**Exercise details**
Reproduce every line of the material below word for word, leaving out the pictures.

**Data entries**
● ● ● ● ●

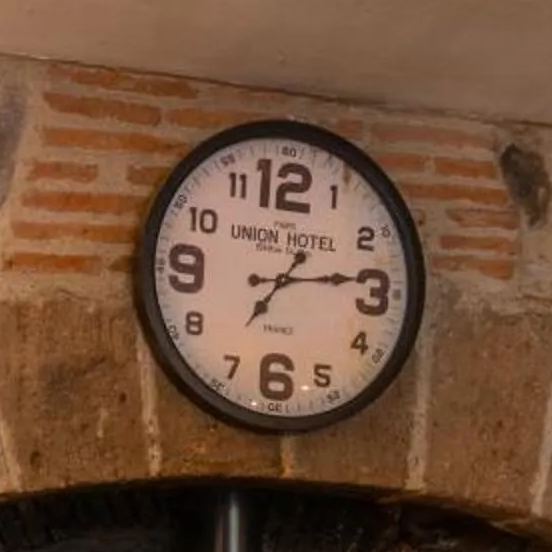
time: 1:13
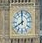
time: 7:59
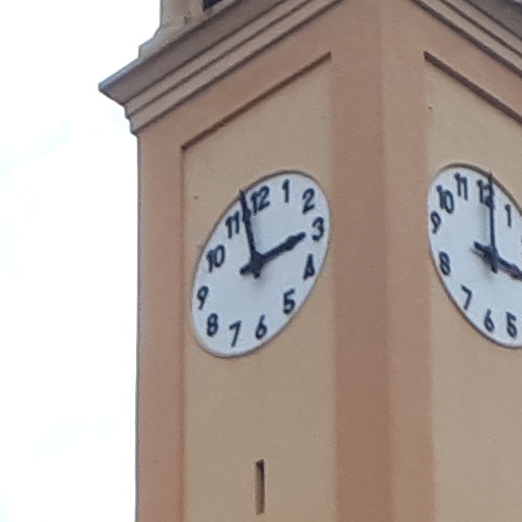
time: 2:57
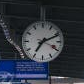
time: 7:11
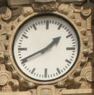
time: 1:40
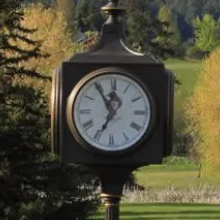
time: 6:54
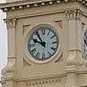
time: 9:54
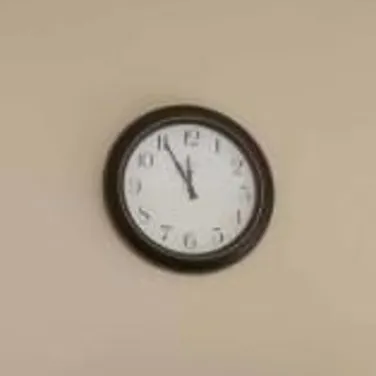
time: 11:55
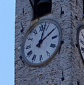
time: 2:02
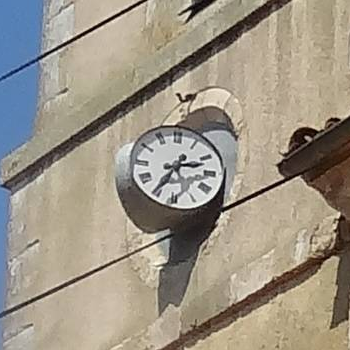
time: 2:35
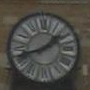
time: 1:42
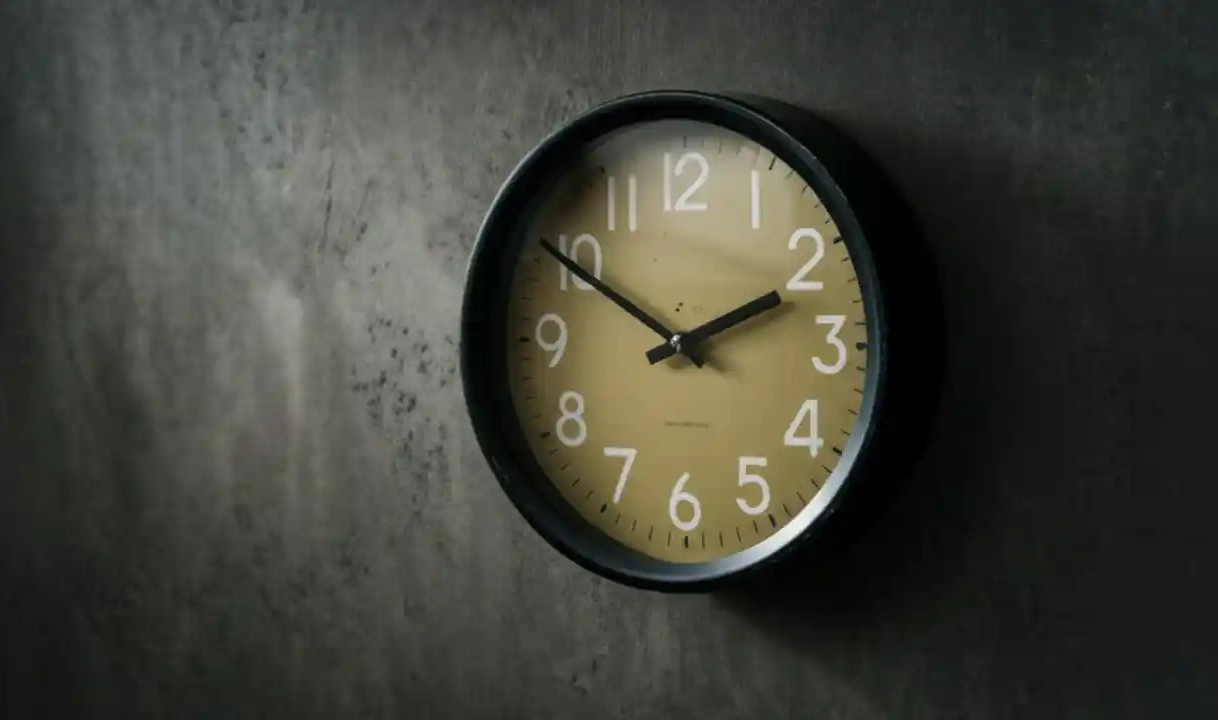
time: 1:50
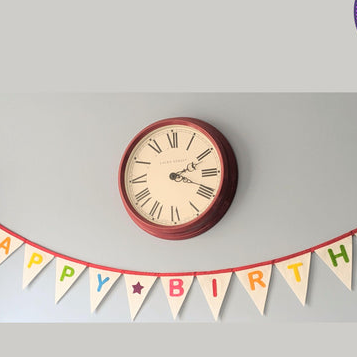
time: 2:18
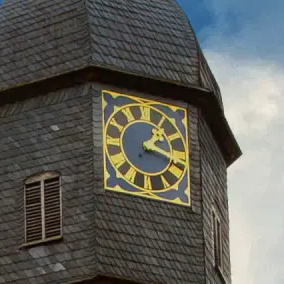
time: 1:18
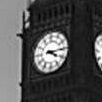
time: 4:14
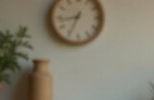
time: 8:34
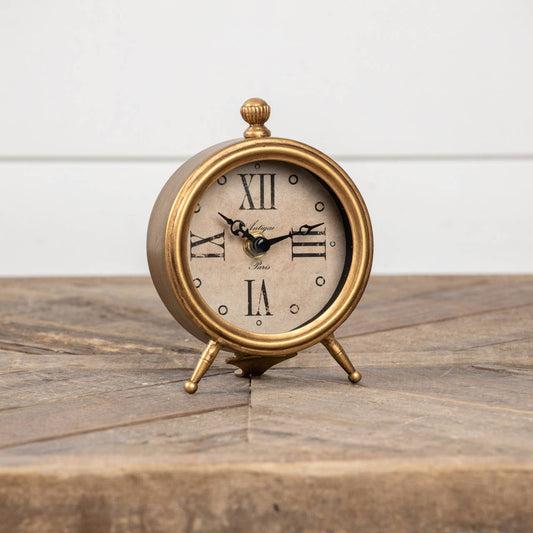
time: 10:12
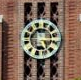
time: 5:15
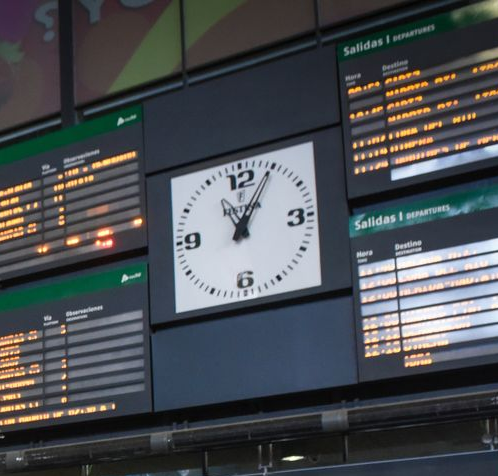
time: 11:04
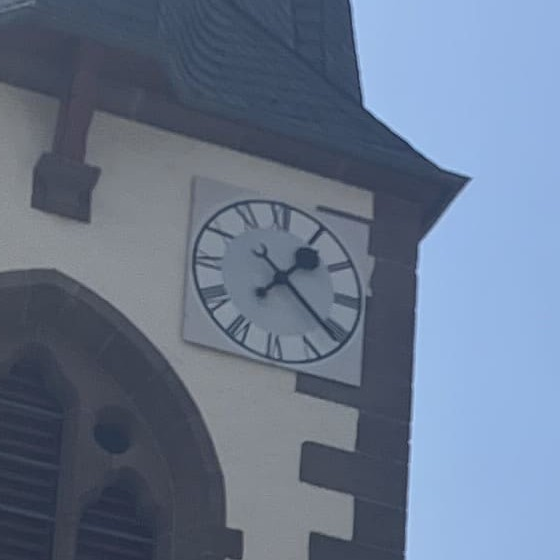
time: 1:21
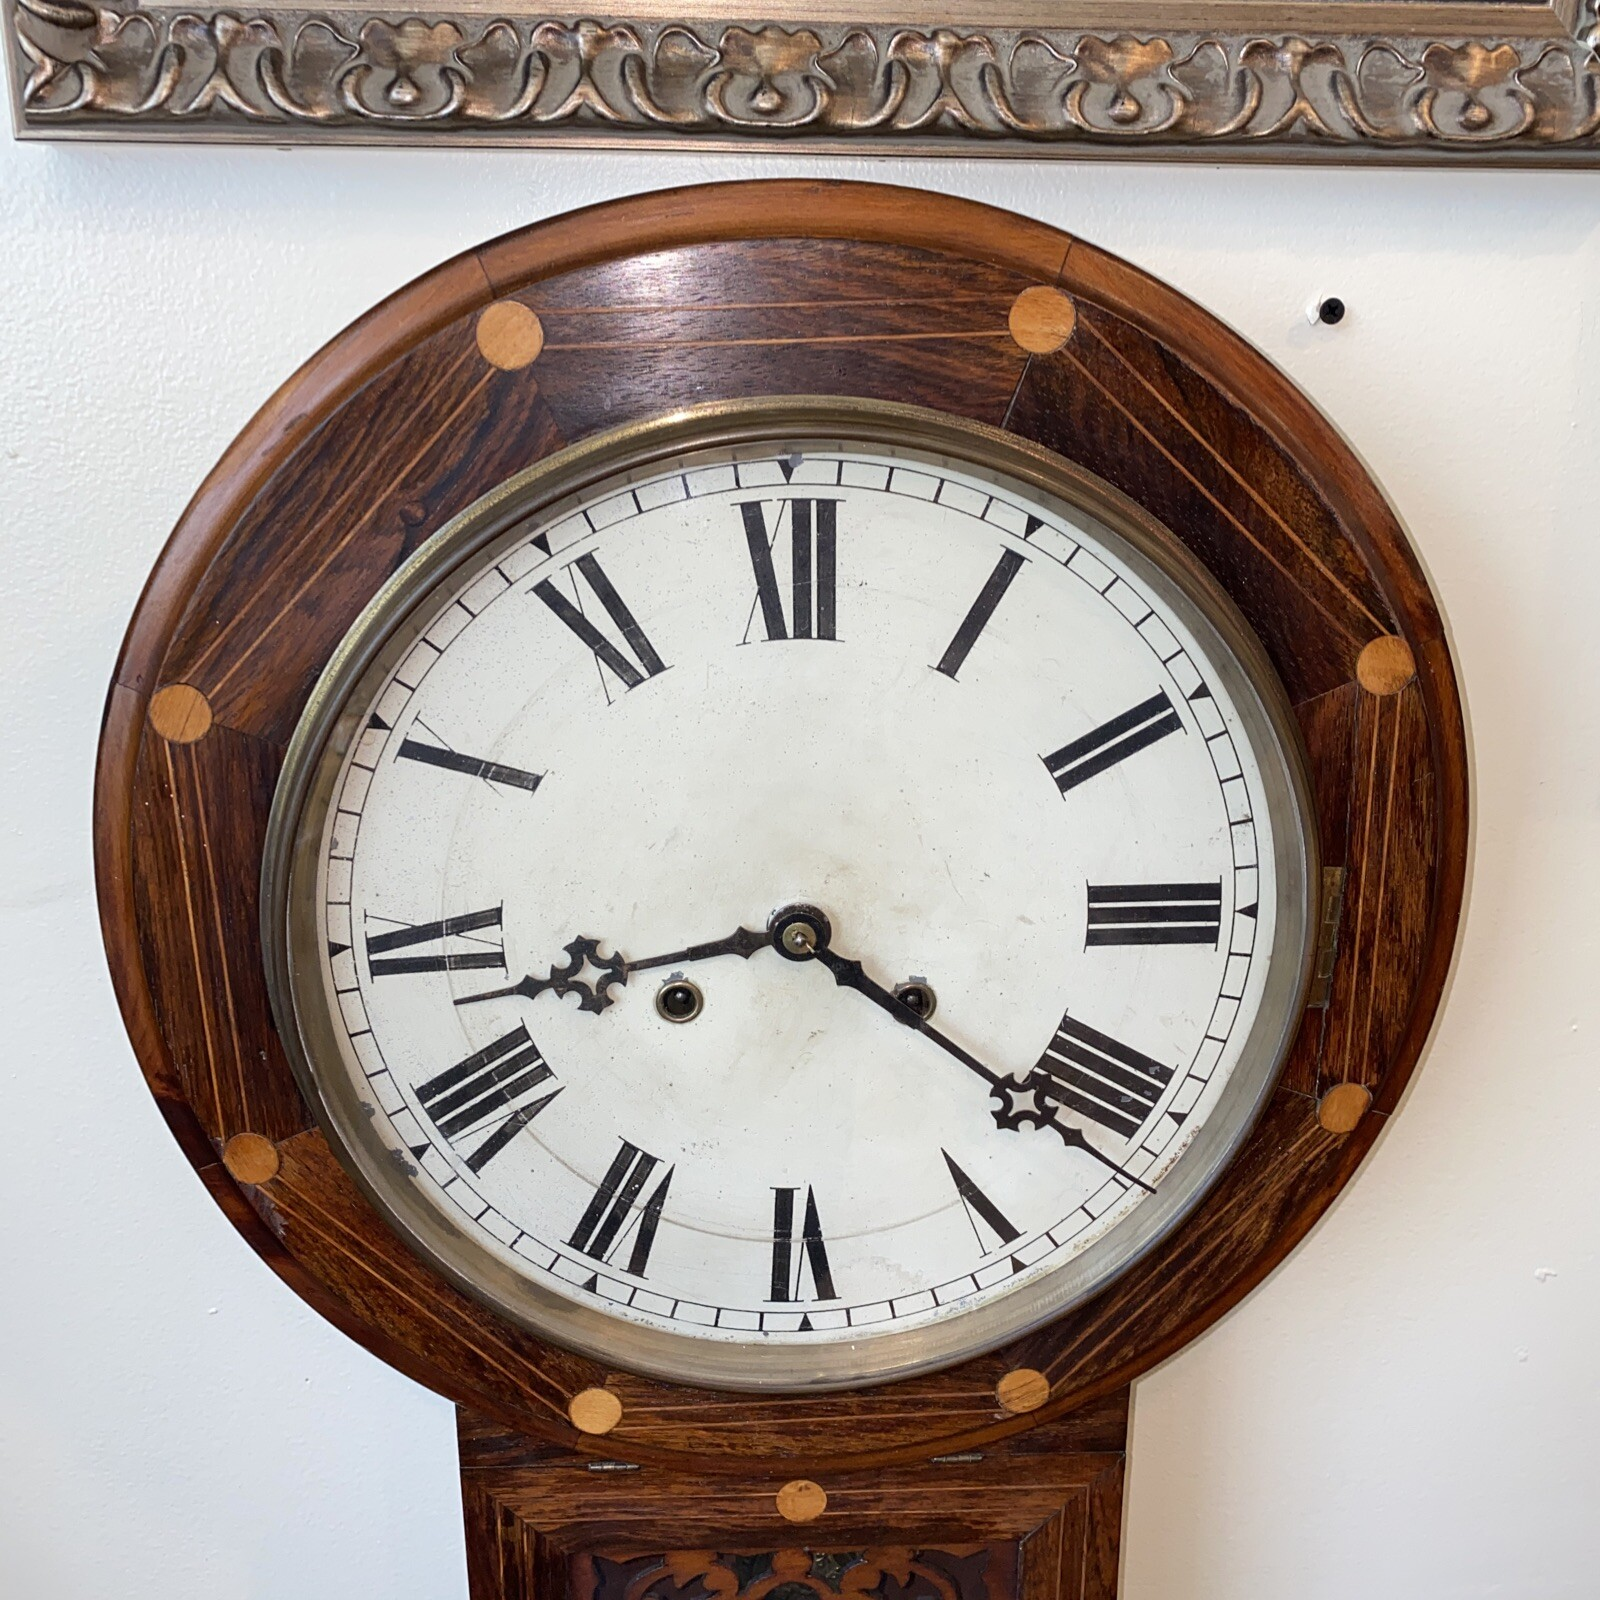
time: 8:21
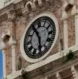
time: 5:55
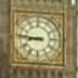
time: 8:46
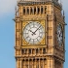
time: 10:07
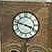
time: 3:47
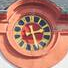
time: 2:26
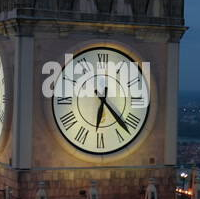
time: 6:22
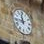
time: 11:44
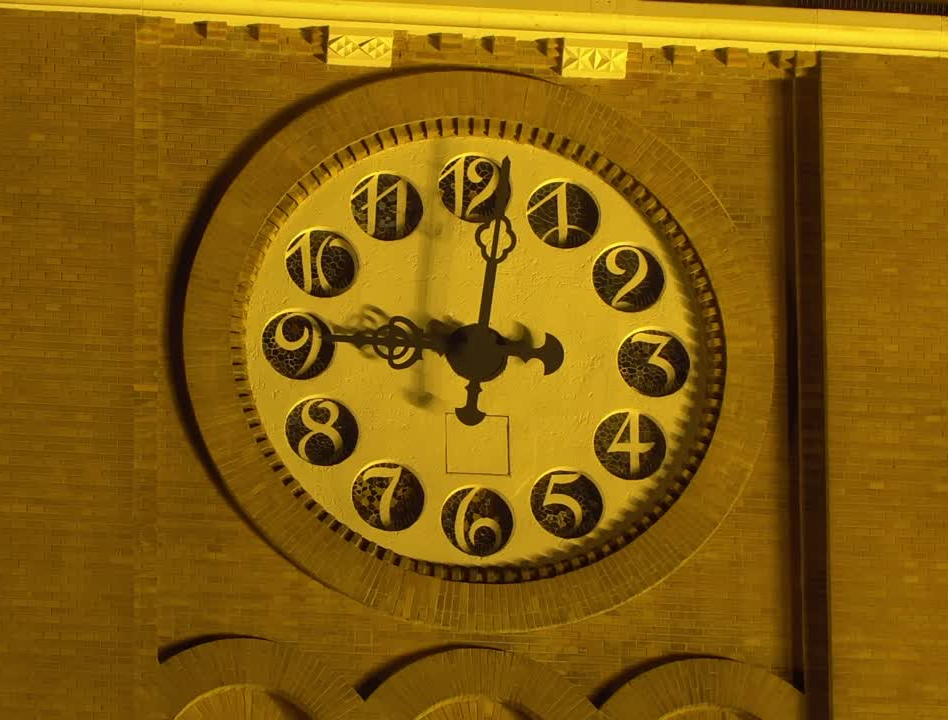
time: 9:01
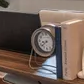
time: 8:38
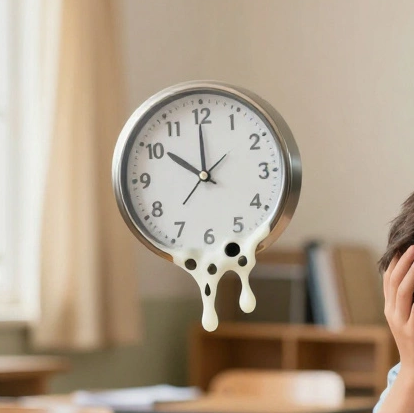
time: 9:59
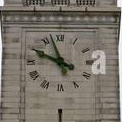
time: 9:57
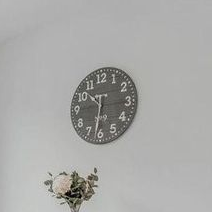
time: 10:31
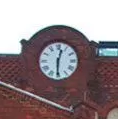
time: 12:30
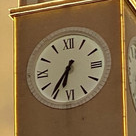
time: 6:35
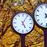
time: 5:05
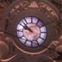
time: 9:51
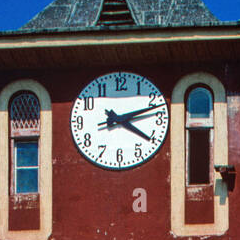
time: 4:11
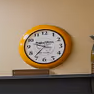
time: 9:36
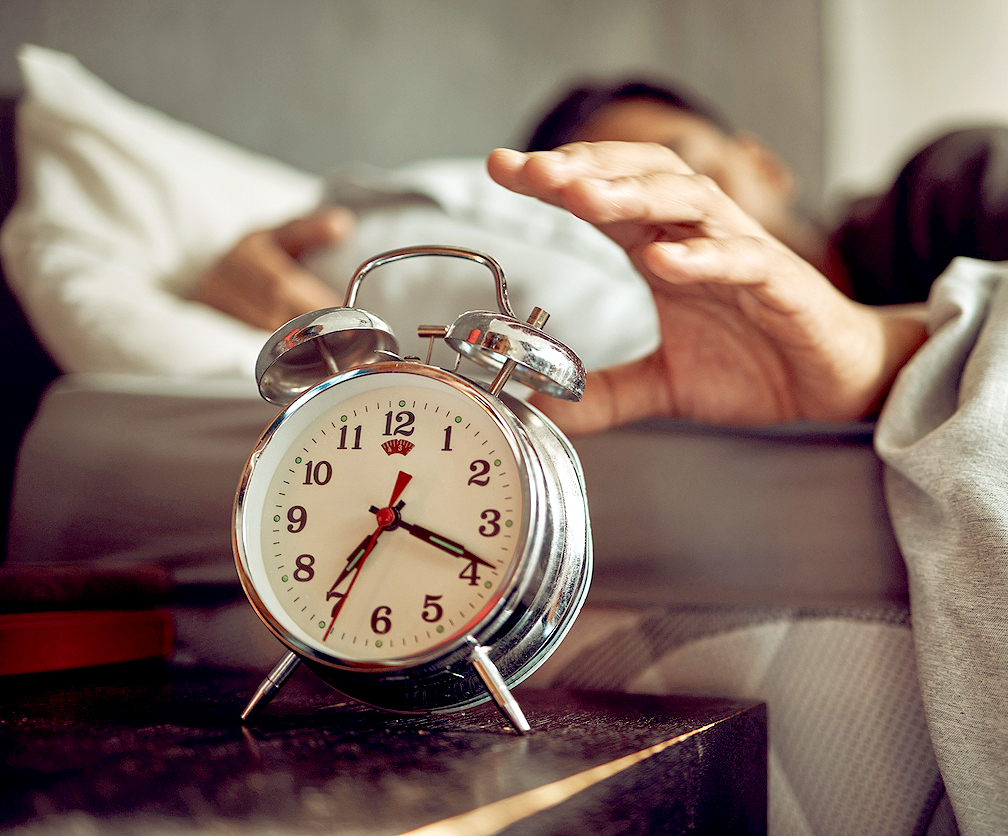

● ● ● ● ●

**The result**
time: 1:13
time: 7:59
time: 2:57
time: 7:11
time: 1:40
time: 6:54
time: 9:54
time: 11:55
time: 2:02
time: 2:35
time: 1:42
time: 1:50
time: 2:18
time: 1:18
time: 4:14
time: 8:34
time: 10:12
time: 5:15
time: 11:04
time: 1:21
time: 8:21
time: 5:55
time: 8:46
time: 10:07
time: 3:47
time: 2:26
time: 6:22
time: 11:44
time: 9:01
time: 8:38
time: 9:59
time: 9:57
time: 10:31
time: 12:30
time: 6:35
time: 5:05
time: 9:51
time: 4:11
time: 9:36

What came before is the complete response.